§ **Given text**
·····
It was commissioned in the US Navy as USS PCE-884 in 1945, and was decommissioned after World War II.

She was then transferred and commissioned into the Philippine Naval Patrol (currently Philippine Navy) and was renamed RPS Negros Occidental (E-29) in 1948. She was carried over when the PNP was renamed the Philippine Navy in 1951, and was renamed the RPS Negros Occidental (PS-29) in the mid-1960s using a new ship classification and naming system. In June 1980, all Philippine Navy ships changed their prefixes and the ship became the BRP Negros Occidental (PS-29). Her last assignment was with the Patrol Force of the Philippine Fleet. She was decommissioned from the fleet on 9 December 2010 after it was found to be beyond economical repair. She is to be sold as scrap while her equipment is removed as spare for operational sisterships.

==Technical details==
Originally the ship was armed with one 3"/50-caliber dual-purpose gun, three twin Bofors 40 mm guns, four 20 mm Oerlikon guns, 1 Hedgehog depth charge projector, four depth charge projectiles (K-guns) and two depth charge tracks.

The same configuration applied up until the late 1980s when the Philippine Navy removed most of her old anti-submarine weapons and systems, and added four 12.7 mm general-purpose machine guns, making her lighter and ideal for surface patrols, but losing her limited anti-submarine warfare capability.

The ship is powered by two GM 12-278A diesel engines, with a combined rating of around 2200 bhp driving two propellers. The main engines can propel the 914 tons (full load) ship to a maximum speed of around 16 kn.

There is a slight difference between the BRP Negros Occidental as compared to some of her sister ships in the Philippine Navy, since her previous configuration was as a patrol craft escort, while the others are configured as minesweepers and patrol craft escort rescue ships.
·····
§ **Records from a collection**
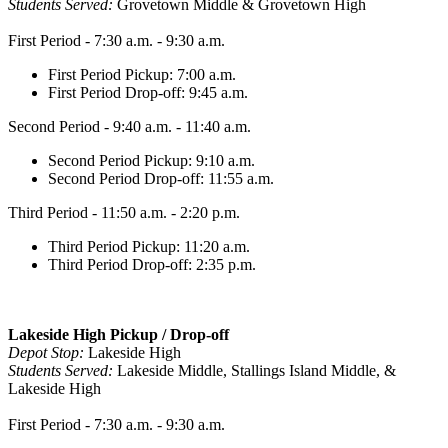
Students Served:
Grovetown Middle & Grovetown High
First Period - 7:30 a.m. - 9:30 a.m.
First Period Pickup: 7:00 a.m.
First Period Drop-off: 9:45 a.m.
Second Period - 9:40 a.m. - 11:40 a.m.
Second Period Pickup: 9:10 a.m.
Second Period Drop-off: 11:55 a.m.
Third Period - 11:50 a.m. - 2:20 p.m.
Third Period Pickup: 11:20 a.m.
Third Period Drop-off: 2:35 p.m.
Lakeside High Pickup / Drop-off
Depot Stop:
Lakeside High
Students Served:
Lakeside Middle, Stallings Island Middle, &
Lakeside High
First Period - 7:30 a.m. - 9:30 a.m.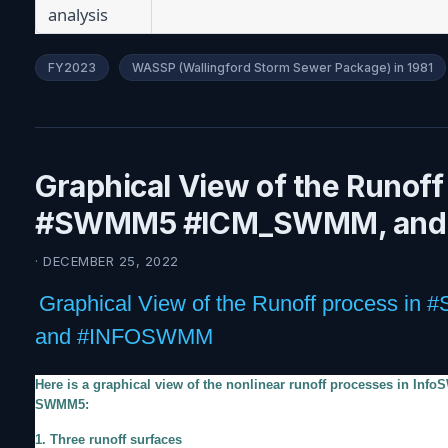
analysis
FY2023
WASSP (Wallingford Storm Sewer Package) in 1981
Graphical View of the Runoff
#SWMM5 #ICM_SWMM, an
· DECEMBER 25, 2022
Graphical View of the Runoff process
and #INFOSWMM
Here is a graphical view of the nonlinear runoff processes in In
SWMM5:
1. Three runoff surfaces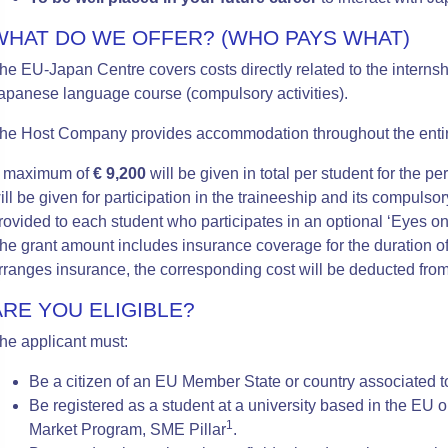
WHAT DO WE OFFER? (WHO PAYS WHAT)
he EU-Japan Centre covers costs directly related to the internsh
apanese language course (compulsory activities).
he Host Company provides accommodation throughout the entir
 maximum of
€ 9,200
will be given in total per student for the 
ill be given for participation in the traineeship and its compulsor
rovided to each student who participates in an optional ‘Eyes o
he grant amount includes insurance coverage for the duration o
rranges insurance, the corresponding cost will be deducted from
ARE YOU ELIGIBLE?
he applicant must:
Be a citizen of an EU Member State or country associated 
Be registered as a student at a university based in the EU o
1
Market Program, SME Pillar
.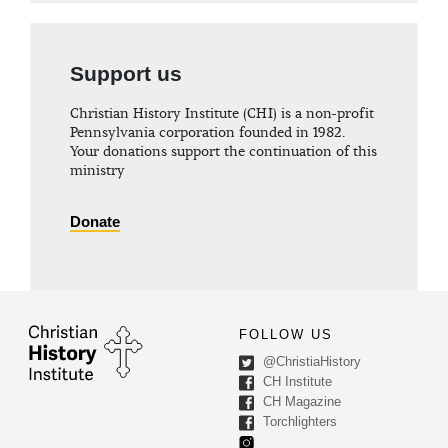
Support us
Christian History Institute (CHI) is a non-profit
Pennsylvania corporation founded in 1982.
Your donations support the continuation of this
ministry
Donate
FOLLOW US
@ChristiaHistory
CH Institute
CH Magazine
Torchlighters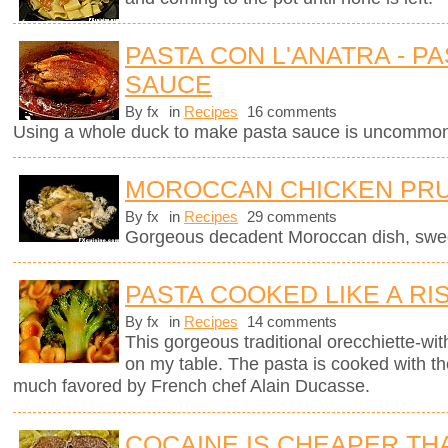
PASTA CON L'ANATRA - PA
SAUCE
By fx
in
Recipes
16 comments
Using a whole duck to make pasta sauce is uncommon 
MOROCCAN CHICKEN PRU
By fx
in
Recipes
29 comments
Gorgeous decadent Moroccan dish, sweet
PASTA COOKED LIKE A RI
By fx
in
Recipes
14 comments
This gorgeous traditional orecchiette-with
on my table. The pasta is cooked with t
much favored by French chef Alain Ducasse.
COCAINE IS CHEAPER TH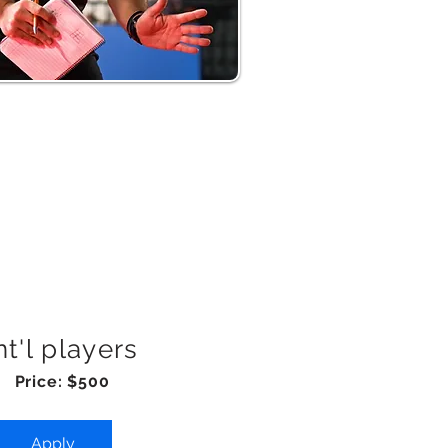
nt'l players
Price: $500
Apply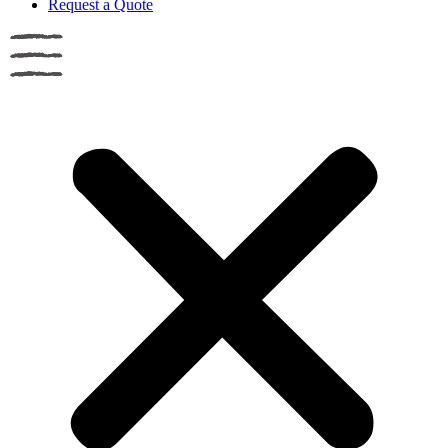
Request a Quote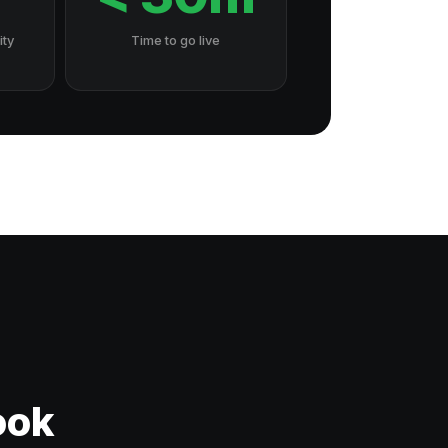
ity
Time to go live
ook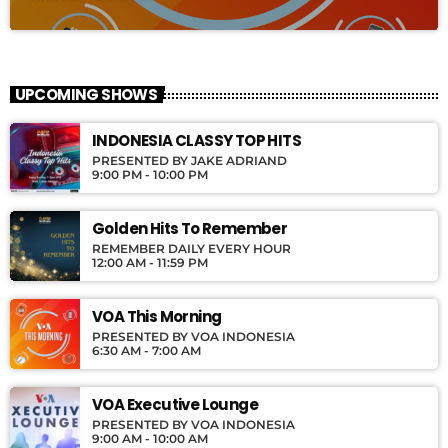
UPCOMING SHOWS
INDONESIA CLASSY TOP HITS
PRESENTED BY JAKE ADRIAND
9:00 PM - 10:00 PM
Golden Hits To Remember
REMEMBER DAILY EVERY HOUR
12:00 AM - 11:59 PM
VOA This Morning
PRESENTED BY VOA INDONESIA
6:30 AM - 7:00 AM
VOA Executive Lounge
PRESENTED BY VOA INDONESIA
9:00 AM - 10:00 AM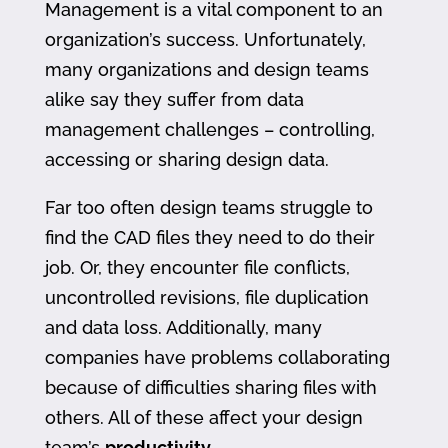
Management is a vital component to an
organization’s success. Unfortunately,
many organizations and design teams
alike say they suffer from data
management challenges – controlling,
accessing or sharing design data.
Far too often design teams struggle to
find the CAD files they need to do their
job. Or, they encounter file conflicts,
uncontrolled revisions, file duplication
and data loss. Additionally, many
companies have problems collaborating
because of difficulties sharing files with
others. All of these affect your design
team’s
productivity
.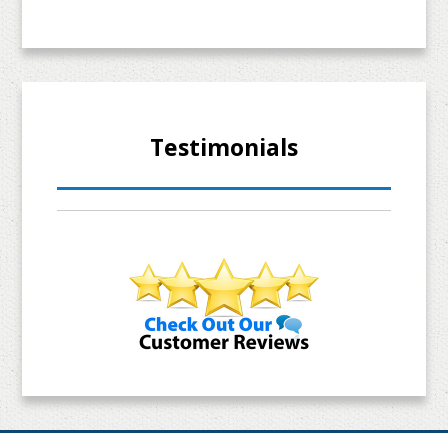
Testimonials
·····
§ **Tasks to carry out**
1. Transcribe the passage of the text about BRP Negros Occidental from "There is a slight" to "escort rescue ships.".
2. Please decide whether each statement below agrees with the text about BRP Negros Occidental, and answer yes or no, quoting the words that decide it. (a) The ship was decommissioned from the fleet on 9 December 2010. (b) In the late 1980s the Philippine Navy added four 20 mm Oerlikon guns to the ship. (c) The ship is powered by two GM 12-278A diesel engines.

§ **Solutions to each task**
1.
There is a slight difference between the BRP Negros Occidental as compared to some of her sister ships in the Philippine Navy, since her previous configuration was as a patrol craft escort, while the others are configured as minesweepers and patrol craft escort rescue ships.

2.
(a) Yes: "She was decommissioned from the fleet on 9 December 2010"
(b) No: "added four 12.7 mm general-purpose machine guns"
(c) Yes: "The ship is powered by two GM 12-278A diesel engines"